__Task to carry out__.
Write out every record exactly as it appears. Skip the pictures.

__Material shown__.
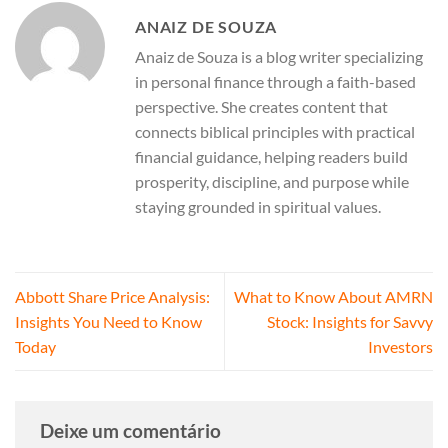
ANAIZ DE SOUZA
Anaiz de Souza is a blog writer specializing
in personal finance through a faith-based
perspective. She creates content that
connects biblical principles with practical
financial guidance, helping readers build
prosperity, discipline, and purpose while
staying grounded in spiritual values.
Abbott Share Price Analysis:
What to Know About AMRN
Insights You Need to Know
Stock: Insights for Savvy
Today
Investors
Deixe um comentário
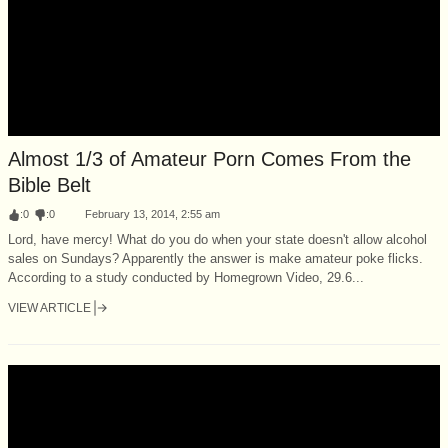
Almost 1/3 of Amateur Porn Comes From the
Bible Belt
:
0
:
0
February 13, 2014, 2:55 am
Lord, have mercy! What do you do when your state doesn't allow alcohol
sales on Sundays? Apparently the answer is make amateur poke flicks.
According to a study conducted by Homegrown Video, 29.6...
VIEW ARTICLE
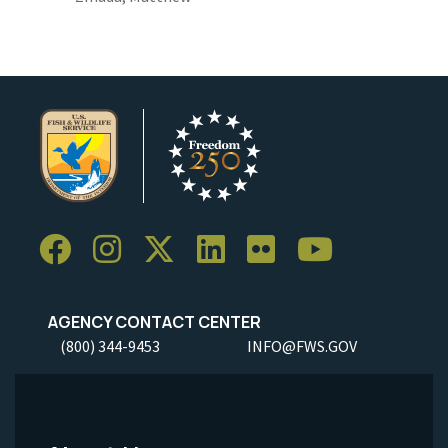
AGENCY CONTACT CENTER
(800) 344-9453
INFO@FWS.GOV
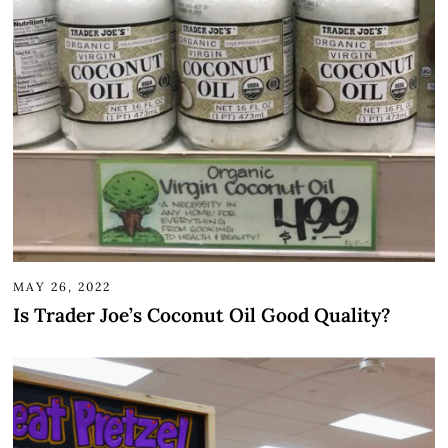
MAY 26, 2022
Is Trader Joe’s Coconut Oil Good Quality?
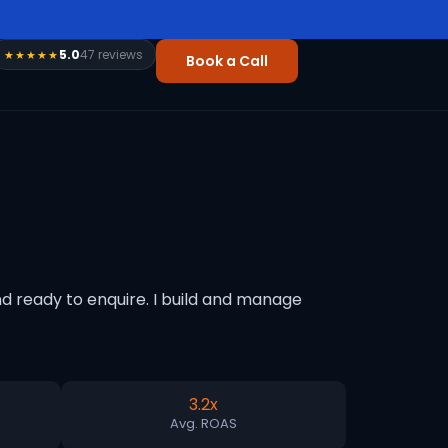
5.0
47 reviews
★★★★★
Book a Call
d ready to enquire. I build and manage
3.2x
Avg. ROAS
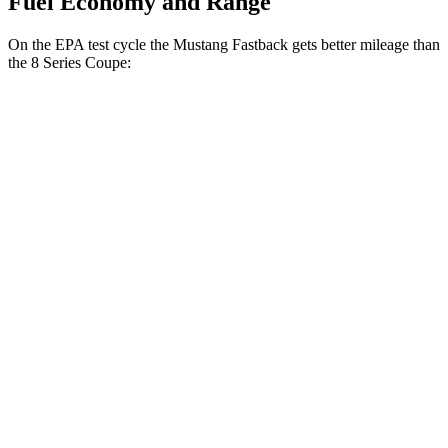
Fuel Economy and Range
On the EPA test cycle the Mustang Fastback gets better mileage than
the 8 Series Coupe:
MPG
Mustang Fastback
RWD
Auto
2.3 turbo 4-cyl.
22 city/33 hwy
8 Series Coupe
RWD
Auto
3.0 turbo 6-cyl.
21 city/29 hwy
AWD
Auto
3.0 turbo 6-cyl.
21 city/29 hwy
4.4 turbo V8
17 city/24 hwy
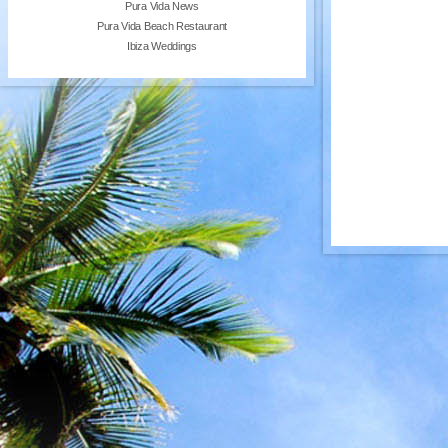
Pura Vida News
Pura Vida Beach Restaurant
Ibiza Weddings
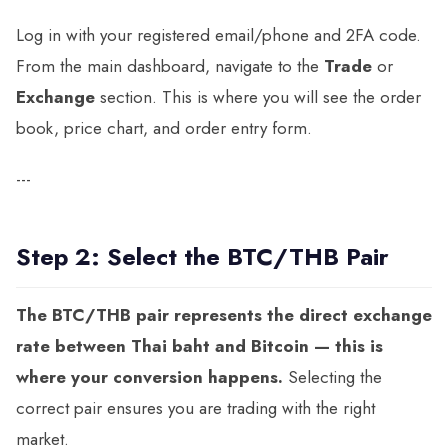
Log in with your registered email/phone and 2FA code.
From the main dashboard, navigate to the
Trade
or
Exchange
section. This is where you will see the order
book, price chart, and order entry form.
---
Step 2: Select the BTC/THB Pair
The BTC/THB pair represents the direct exchange
rate between Thai baht and Bitcoin — this is
where your conversion happens.
Selecting the
correct pair ensures you are trading with the right
market.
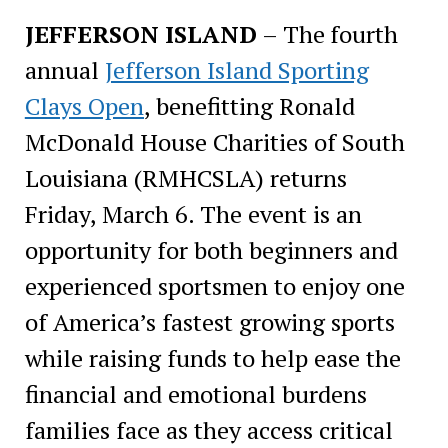
JEFFERSON ISLAND
– The
fourth
annual
Jefferson Island Sporting
Clays Open
, benefitting Ronald
McDonald House Charities of South
Louisiana (RMHCSLA) returns
Friday, March 6. The event is an
opportunity for both beginners and
experienced sportsmen to enjoy one
of America’s fastest growing sports
while raising funds to help ease the
financial and emotional burdens
families face as they access critical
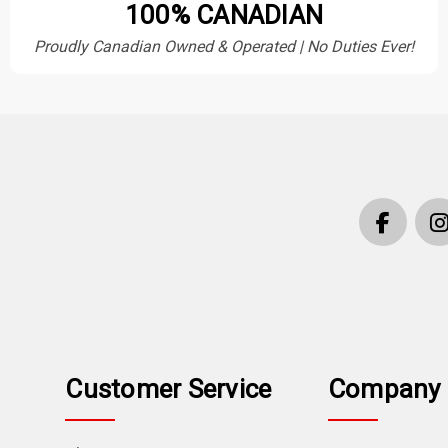
100% CANADIAN
Proudly Canadian Owned & Operated | No Duties Ever!
Customer Service
Company 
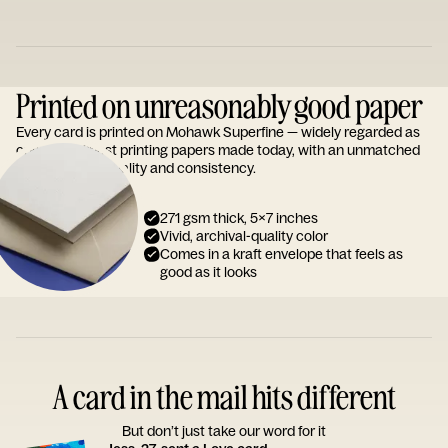
Printed on unreasonably good paper
Every card is printed on Mohawk Superfine — widely regarded as
one of the finest printing papers made today, with an unmatched
reputation for quality and consistency.
271 gsm thick, 5x7 inches
Vivid, archival-quality color
Comes in a kraft envelope that feels as
good as it looks
A card in the mail hits different
But don’t just take our word for it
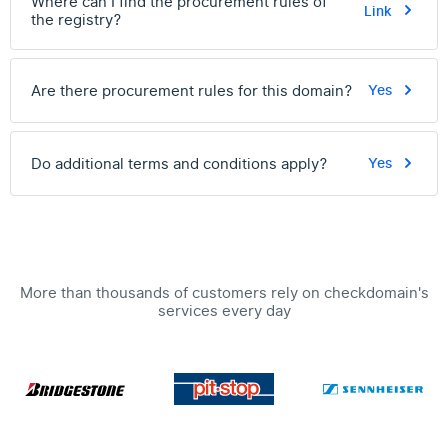
Where can I find the procurement rules of
Link
the registry?
Are there procurement rules for this domain?
Yes
Do additional terms and conditions apply?
Yes
More than thousands of customers rely on checkdomain's
services every day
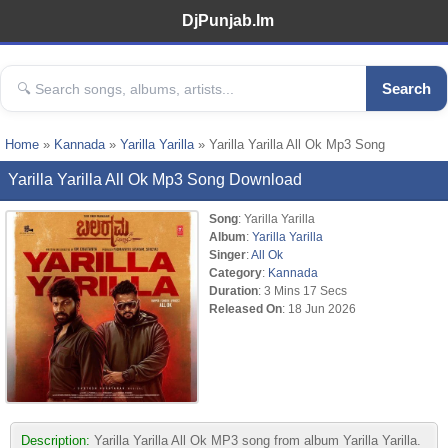
DjPunjab.Im
Search
Home
»
Kannada
»
Yarilla Yarilla
» Yarilla Yarilla All Ok Mp3 Song
Yarilla Yarilla All Ok Mp3 Song Download
Song
: Yarilla Yarilla
Album
:
Yarilla Yarilla
Singer
:
All Ok
Category
:
Kannada
Duration
: 3 Mins 17 Secs
Released On
: 18 Jun 2026
Description:
Yarilla Yarilla All Ok MP3 song from album Yarilla Yarilla.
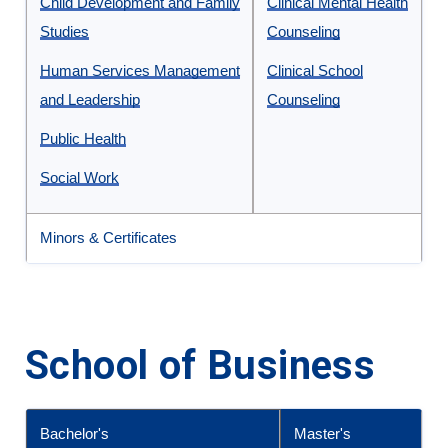
Undergraduate
Child Development and Family
Clinical Mental Health
and
Studies
Counseling
Graduate
Human Services Management
Clinical School
Programs
and Leadership
Counseling
in
Public Health
the
School
Social Work
of
Behavioral
Minors & Certificates
Health
and
Human
School of Business
Services
Bachelor's
Master's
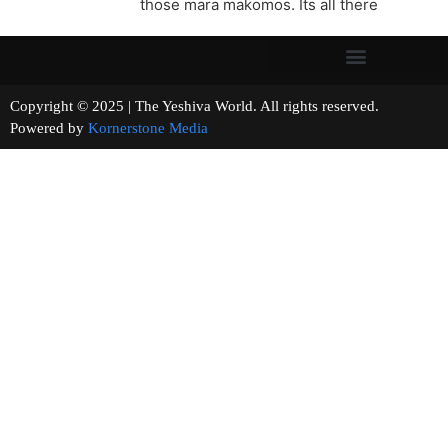
those mara makomos. Its all there
Copyright © 2025 | The Yeshiva World. All rights reserved.
Powered by
Kornerstone Media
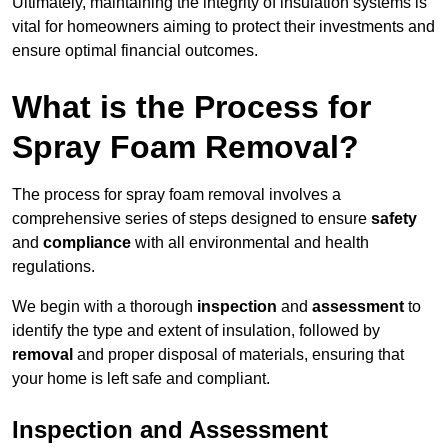
Ultimately, maintaining the integrity of insulation systems is
vital for homeowners aiming to protect their investments and
ensure optimal financial outcomes.
What is the Process for
Spray Foam Removal?
The process for spray foam removal involves a
comprehensive series of steps designed to ensure
safety
and
compliance
with all environmental and health
regulations.
We begin with a thorough
inspection
and
assessment
to
identify the type and extent of insulation, followed by
removal
and proper disposal of materials, ensuring that
your home is left safe and compliant.
Inspection and Assessment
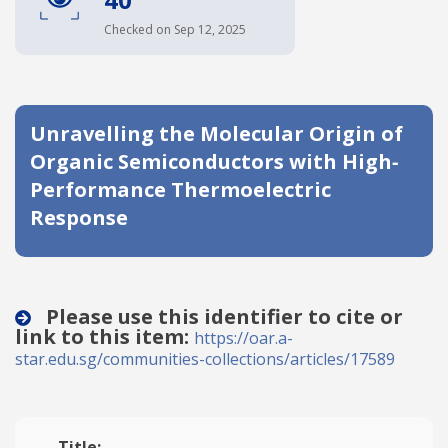
Date published
Checked on Sep 12, 2025
Unravelling the Molecular Origin of
Organic Semiconductors with High‐
Performance Thermoelectric
Response
Search
Clear
Collapse
Please use this identifier to cite or
link to this item:
https://oar.a-
star.edu.sg/communities-collections/articles/17589
Title:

__Output__.
ANAIZ DE SOUZA
Anaiz de Souza is a blog writer specializing
in personal finance through a faith-based
perspective. She creates content that
connects biblical principles with practical
financial guidance, helping readers build
prosperity, discipline, and purpose while
staying grounded in spiritual values.
Abbott Share Price Analysis:
What to Know About AMRN
Insights You Need to Know
Stock: Insights for Savvy
Today
Investors
Deixe um comentário
Almost 1/3 of Amateur Porn Comes From the
Bible Belt
:
0
:
0
February 13, 2014, 2:55 am
Lord, have mercy! What do you do when your state doesn't allow alcohol
sales on Sundays? Apparently the answer is make amateur poke flicks.
According to a study conducted by Homegrown Video, 29.6...
VIEW ARTICLE
AGENCY CONTACT CENTER
(800) 344-9453
INFO@FWS.GOV
MAY 26, 2022
Is Trader Joe’s Coconut Oil Good Quality?
5.0
47 reviews
★★★★★
Book a Call
d ready to enquire. I build and manage
3.2x
Avg. ROAS
Fuel Economy and Range
On the EPA test cycle the Mustang Fastback gets better mileage than
the 8 Series Coupe:
MPG
Mustang Fastback
RWD
Auto
2.3 turbo 4-cyl.
22 city/33 hwy
8 Series Coupe
RWD
Auto
3.0 turbo 6-cyl.
21 city/29 hwy
AWD
Auto
3.0 turbo 6-cyl.
21 city/29 hwy
4.4 turbo V8
17 city/24 hwy
Pura Vida News
Pura Vida Beach Restaurant
Ibiza Weddings
Log in with your registered email/phone and 2FA code.
From the main dashboard, navigate to the
Trade
or
Exchange
section. This is where you will see the order
book, price chart, and order entry form.
---
Step 2: Select the BTC/THB Pair
The BTC/THB pair represents the direct exchange
rate between Thai baht and Bitcoin — this is
where your conversion happens.
Selecting the
correct pair ensures you are trading with the right
market.
JEFFERSON ISLAND
– The
fourth
annual
Jefferson Island Sporting
Clays Open
, benefitting Ronald
McDonald House Charities of South
Louisiana (RMHCSLA) returns
Friday, March 6. The event is an
opportunity for both beginners and
experienced sportsmen to enjoy one
of America’s fastest growing sports
while raising funds to help ease the
financial and emotional burdens
families face as they access critical
100% CANADIAN
Proudly Canadian Owned & Operated | No Duties Ever!
Customer Service
Company 
Printed on unreasonably good paper
Every card is printed on Mohawk Superfine — widely regarded as
one of the finest printing papers made today, with an unmatched
reputation for quality and consistency.
271 gsm thick, 5x7 inches
Vivid, archival-quality color
Comes in a kraft envelope that feels as
good as it looks
A card in the mail hits different
But don’t just take our word for it
Where can I find the procurement rules of
Link
the registry?
Are there procurement rules for this domain?
Yes
Do additional terms and conditions apply?
Yes
More than thousands of customers rely on checkdomain's
services every day
DjPunjab.Im
Search
Home
»
Kannada
»
Yarilla Yarilla
» Yarilla Yarilla All Ok Mp3 Song
Yarilla Yarilla All Ok Mp3 Song Download
Song
: Yarilla Yarilla
Album
:
Yarilla Yarilla
Singer
:
All Ok
Category
:
Kannada
Duration
: 3 Mins 17 Secs
Released On
: 18 Jun 2026
Description:
Yarilla Yarilla All Ok MP3 song from album Yarilla Yarilla.
Undergraduate
Child Development and Family
Clinical Mental Health
and
Studies
Counseling
Graduate
Human Services Management
Clinical School
Programs
and Leadership
Counseling
in
Public Health
the
School
Social Work
of
Behavioral
Minors & Certificates
Health
and
Human
School of Business
Services
Bachelor's
Master's
those mara makomos. Its all there
Copyright © 2025 | The Yeshiva World. All rights reserved.
Powered by
Kornerstone Media
Ultimately, maintaining the integrity of insulation systems is
vital for homeowners aiming to protect their investments and
ensure optimal financial outcomes.
What is the Process for
Spray Foam Removal?
The process for spray foam removal involves a
comprehensive series of steps designed to ensure
safety
and
compliance
with all environmental and health
regulations.
We begin with a thorough
inspection
and
assessment
to
identify the type and extent of insulation, followed by
removal
and proper disposal of materials, ensuring that
your home is left safe and compliant.
Inspection and Assessment
Date published
Checked on Sep 12, 2025
Unravelling the Molecular Origin of
Organic Semiconductors with High‐
Performance Thermoelectric
Response
Search
Clear
Collapse
Please use this identifier to cite or
link to this item:
https://oar.a-
star.edu.sg/communities-collections/articles/17589
Title:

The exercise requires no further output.